For me, the most interesting point was the short mention of open sourcing Factorio (around 2:40). Kovarex seems to be very much open to the idea, he mentions that (as an approximation) maybe two years after the DLC after things calm down ...
I'm feelin' the love. Opening the game to modding to the degree they already have has lengthened the life span of this game for weeks months of additional play time. Making it open source would make it immortal.
True. Though I don't think we would be in a hurry for this one, both Mindustry and Shapez have similar concepts and are already open source and quite good.
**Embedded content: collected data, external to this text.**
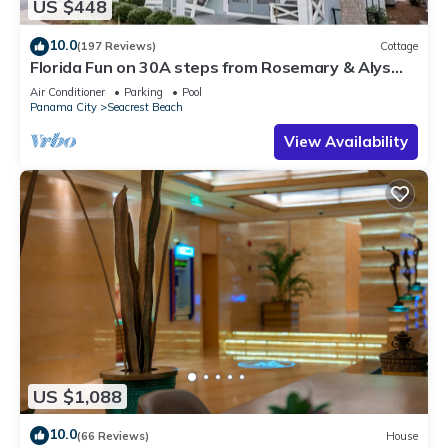
US $448
10.0
(197 Reviews)
Cottage
Florida Fun on 30A steps from Rosemary & Alys
Beach Fun Lagoon Pool 4 Free Bikes
Air Conditioner
Parking
Pool
Panama City
Seacrest Beach
View Availability
US $1,088
10.0
(66 Reviews)
House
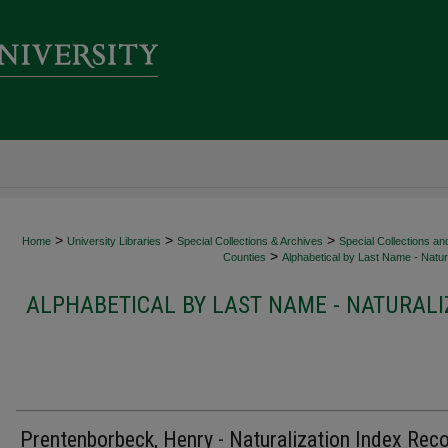
>
>
>
Home
University Libraries
Special Collections & Archives
Special Collections an
>
Counties
Alphabetical by Last Name - Natura
ALPHABETICAL BY LAST NAME - NATURALI
Prentenborbeck, Henry - Naturalization Index Rec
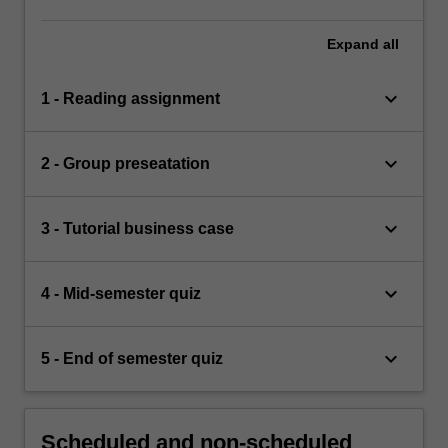
Expand
all
keyboard_arrow_down
1 - Reading assignment
keyboard_arrow_down
2 - Group preseatation
keyboard_arrow_down
3 - Tutorial business case
keyboard_arrow_down
4 - Mid-semester quiz
keyboard_arrow_down
5 - End of semester quiz
Scheduled and non-scheduled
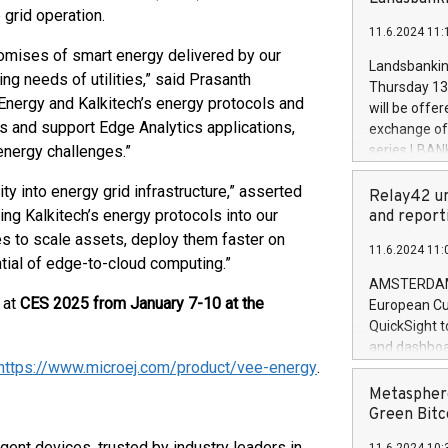
brands are 
 grid operation.
implemented
11.6.2024 11:
European Par
romises of smart energy delivered by our
the rules on
Landsbankinn
g needs of utilities,” said Prasanth
the Commiss
Thursday 13 
to as the Sa
Energy and Kalkitech’s energy protocols and
will be offe
backAverage
ss and support Edge Analytics applications,
exchange off
days 1-2547
energy challenges.”
series LBANK
20247,0001,
covered bon
20245,0001,
y into energy grid infrastructure,” asserted
price of the
Relay42 un
June20243,0
20 June 202
ng Kalkitech’s energy protocols into our
and report
20244,0001,
with stable 
ies to scale assets, deploy them faster on
11.6.2024 11:
Markets will
ntial of edge-to-cloud computing.”
+354 410 73
AMSTERDAM, 
 at
CES 2025 from January 7-10 at the
European Cu
QuickSight t
and dashboa
https://www.microej.com/product/vee-energy
.
customer da
to dive deep
Metasphere
the performa
Green Bitc
paid, and ow
igent devices, trusted by industry leaders in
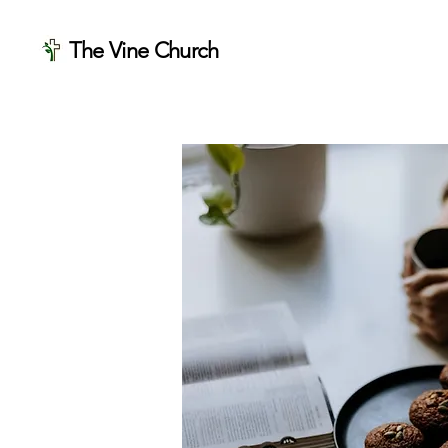
The Vine Church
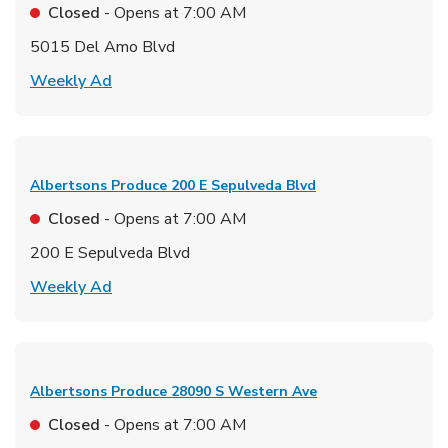
Closed
- Opens at
7:00 AM
5015 Del Amo Blvd
Link Opens in New Tab
Weekly Ad
Albertsons Produce
200 E Sepulveda Blvd
Closed
- Opens at
7:00 AM
200 E Sepulveda Blvd
Link Opens in New Tab
Weekly Ad
Albertsons Produce
28090 S Western Ave
Closed
- Opens at
7:00 AM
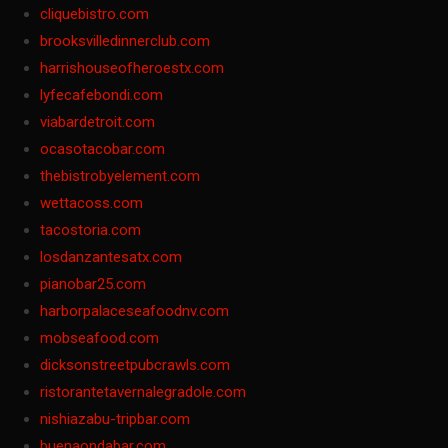
cliquebistro.com
brooksvilledinnerclub.com
harrishouseofheroestx.com
lyfecafebondi.com
viabardetroit.com
ocasotacobar.com
thebistrobyelement.com
wettacoss.com
tacostoria.com
losdanzantesatx.com
pianobar25.com
harborpalaceseafoodnv.com
mobseafood.com
dicksonstreetpubcrawls.com
ristorantetavernalegradole.com
nishiazabu-tripbar.com
buenaondabar.com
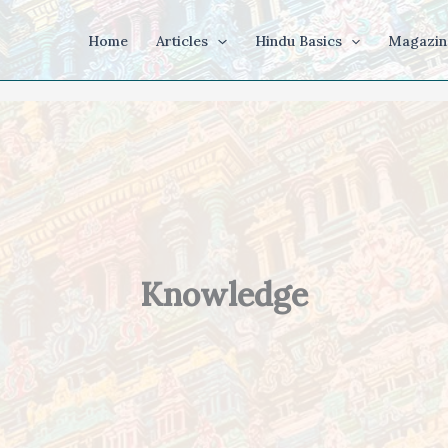
Home
Articles
Hindu Basics
Magazin
Knowledge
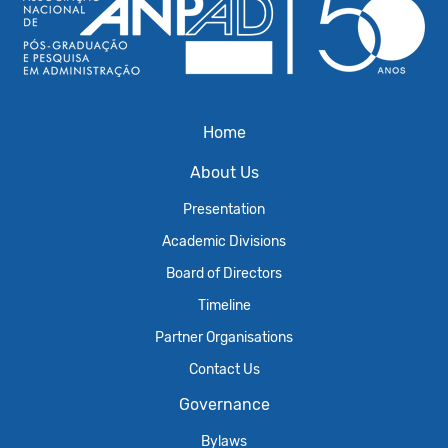
Home
About Us
Presentation
Academic Divisions
Board of Directors
Timeline
Partner Organisations
Contact Us
Governance
Bylaws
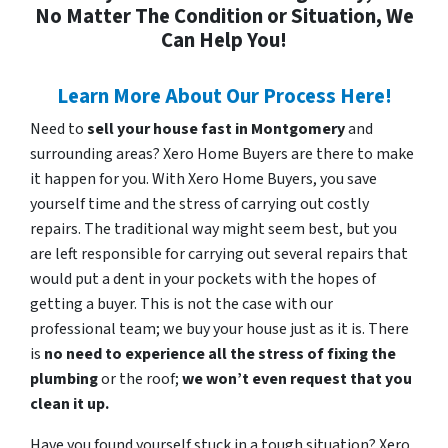
No Matter The Condition or Situation, We
Can Help You!
Learn More About Our Process Here!
Need to
sell your house fast in Montgomery
and
surrounding areas? Xero Home Buyers are there to make
it happen for you. With Xero Home Buyers, you save
yourself time and the stress of carrying out costly
repairs. The traditional way might seem best, but you
are left responsible for carrying out several repairs that
would put a dent in your pockets with the hopes of
getting a buyer. This is not the case with our
professional team; we buy your house just as it is. There
is
no need to experience all the stress of fixing the
plumbing
or the roof;
we won’t even request that you
clean it up.
Have you found yourself stuck in a tough situation? Xero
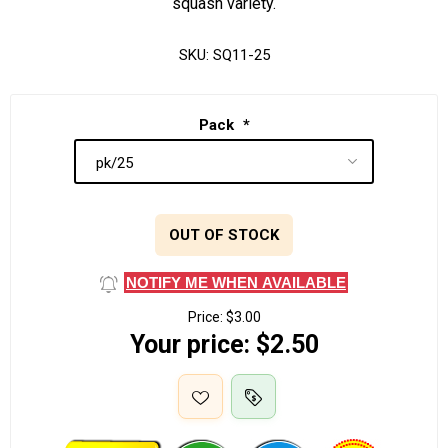
squash variety.
SKU:
SQ11-25
Pack
*
OUT OF STOCK
NOTIFY ME WHEN AVAILABLE
Price:
$3.00
Your price:
$2.50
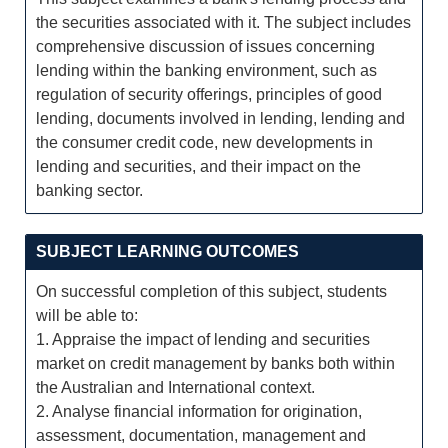
the securities associated with it. The subject includes
comprehensive discussion of issues concerning
lending within the banking environment, such as
regulation of security offerings, principles of good
lending, documents involved in lending, lending and
the consumer credit code, new developments in
lending and securities, and their impact on the
banking sector.
SUBJECT LEARNING OUTCOMES
On successful completion of this subject, students
will be able to:
1. Appraise the impact of lending and securities
market on credit management by banks both within
the Australian and International context.
2. Analyse financial information for origination,
assessment, documentation, management and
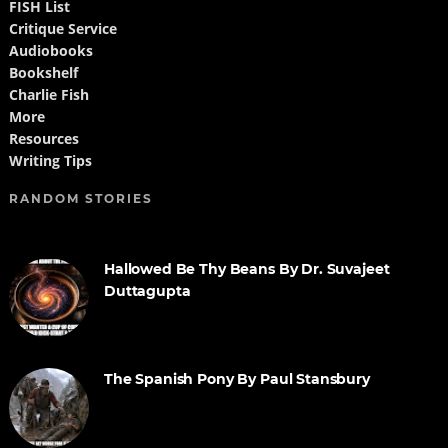
FISH List
Critique Service
Audiobooks
Bookshelf
Charlie Fish
More
Resources
Writing Tips
RANDOM STORIES
Hallowed Be Thy Beans By Dr. Suvajeet
Duttagupta
The Spanish Pony By Paul Stansbury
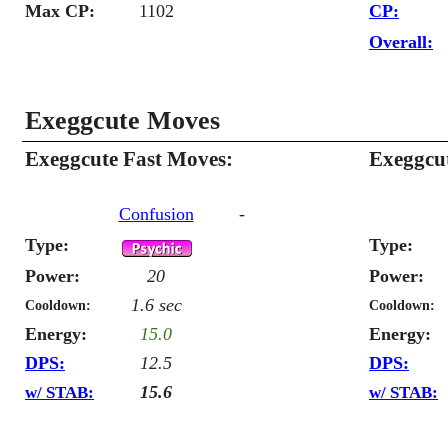
Max CP:
1102
CP:
Overall:
Exeggcute Moves
Exeggcute Fast Moves:
Exeggcu
Confusion
-
Type:
Type:
Power:
20
Power:
1.6 sec
Cooldown:
Cooldown:
Energy:
15.0
Energy:
DPS:
12.5
DPS:
15.6
w/ STAB:
w/ STAB:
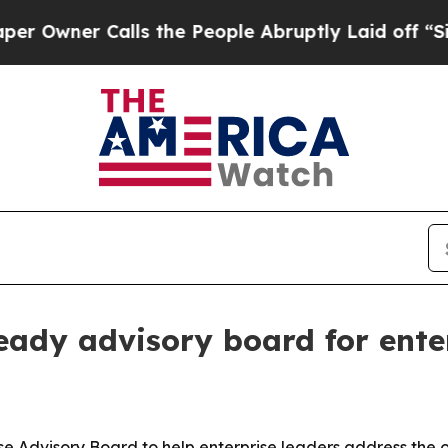
ner Calls the People Abruptly Laid off “Simply
dy advisory board for ente
dvisory Board to help enterprise leaders address the ov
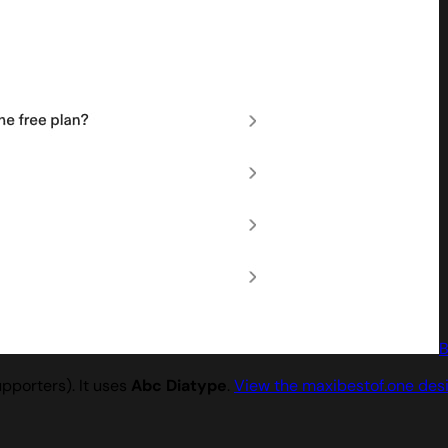
B
pporters). It uses
Abc Diatype
.
View the maxibestof.one des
Not really. There is de-obfusication headers which They officially provide which can make decompiled source readable for the purpose of making mods, You're not allowed to redistribute any of the code.
I'm not sure if the source is available or not. I remember some talk about it a few years back, but I don't know what happened. Either way, just because source code is available does not mean it is open source. When I say open source I mean libre.
There's a model that id used for open sourcing their engines. The source code is open, but the assets (textures, models, sounds, etc.) are still copyrighted and you still have to buy the game to get them legally. This means the company still sells copies on Steam or wherever, and games that replace all the assets can still sell them without any licensing costs, too.
I'm a little surprised this model never caught on. Even id only ever published the engine to the previous game--Quake 3 was open sourced a little after Doom 3 was released--and the practice seems to have stopped when John Carmack left.
Possibly because nobody has tested it in court, or some other subtle legal issue?
Games got a lot more complicated and many use so many 3rd party add-ins that just sorting through what you have rights to release can be a pretty big task and not worth it if what you can release ends up unusable with all of them removed.
Is anyone even still buying Factorio? I was under the impression anybody who could possibly be interested in it already owns it. It's also quite cheap.
The DLC launches next month, so it has seen a surge of renewed interest. And once the DLC lands, it’ll likely get a surge of new players from being on the store page again.
Perhaps some components of the game can be open-sourced, especially regarding modding APIs and whatnot. Still allows them to keep some things closed for a while, but could expand the mods and optimization even further.